1. Know how you can apply your learnings

It starts with awareness. As you see innovation or experience new things, you will keep thinking about how they might apply to the problems you are trying to solve.

Things you can innovate on:

⭐ Products or services

⭐ Processes and systems

⭐ Ways to communicate

⭐ Pricing models

⭐ Business models

⭐ Design patterns

2. Develop observation

Observe products and how people use them. What works well in one industry that you could apply for yours?

To sharpen your product senses, make it top of mind to actively observe. It will become second nature and you’ll start making connections between things.

Make it a habit — You can set a time on your calendar to analyze one product you recently used, found on your desk, or talked to you about. Try to understand why it exists and how well it performs the task.

Check featured apps—I love going to the app store and checking featured apps. It helps me discover new design patterns, and I love reading user reviews.

Subreddits — Subreddits exist for everything. Some personal favs at the moment: r/shutupandtakemymoney , r/ineeeedit - for interesting product ideas, and r/ObsoleteSony - it gives me nostalgia and the feeling that in a world of touch displays, I want some form of buttons back.

Once you start your product thinking and design exercises, you will draw from all these observations when needed.

Keep a catalog of good ideas. Writing helps you keep track, and organizing it helps you find it again.

3. Be inquisitive

Try to find out WHY something is working so well.

Be curious. Pay attention to your reaction to a product. How does it make you feel? Are you delighted? Does the product surprise you? Is using it a waste of your time? Does it annoy you?

You already do this for whatever topic you enjoy—music, cars, or architecture. You have to have at least one topic that you are passionate about. That doesn’t have to be your industry. But as a product thinker, you must develop an opinion.

Talk to people. Talk to your friends who are passionate about the products they use. Find out why and ask them why they react the way they do.

After a while, you will anticipate how new products might perform. And you will see the hidden reasons behind a product’s success or failure.

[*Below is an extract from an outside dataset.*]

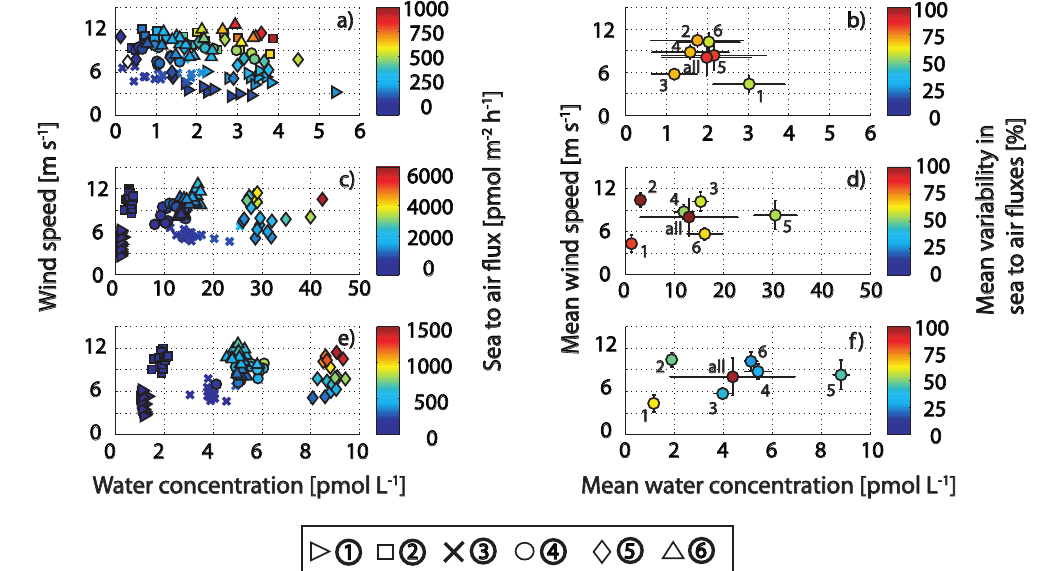
Fig. 8. Left side – wind speed versus CH 3 I (a) , CHBr 3 (c) and CH 2 Br 2 (e) water concentrations. Symbols are filled according to their sea- to-air flux (see color bars). Right side – mean wind speed versus mean CH 3 I (b) , CHBr 3 (d) and CH 2 Br 2 (f) water concentrations with their standard deviations which is expressed in error bars (horizontal for water concentrations and vertical for wind speed) for each diel station (S1–S6) and for all stations together. Symbols are filled with the relative standard deviations of the sea-to-air fluxes (see color bars).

You will enjoy thinking and debating about why TikTok is so addictive, why ChatGPT has so many users, and why Snapchat and Instagram succeeded over thousands of similar apps.

Bring it all together.

Of course, regularly working on your product muscles doesn't guarantee success. However, it increases the dataset you can draw from when looking for patterns.

I’ll leave you with one last exercise:

Use the phrase: “How might we…” and make some creative combinations

How might we apply game designs to SaaS app interfaces for business apps?

How might we apply a subscription box model to pet products?

How might we create fashionable fitness trackers?

How might we…

This is an enjoyable way of thinking and growing a product mindset. We don’t know what we will come up with next, but I am sure someday we will be able to connect the dots.

How are you growing your product mindset? I would love to hear your best practices.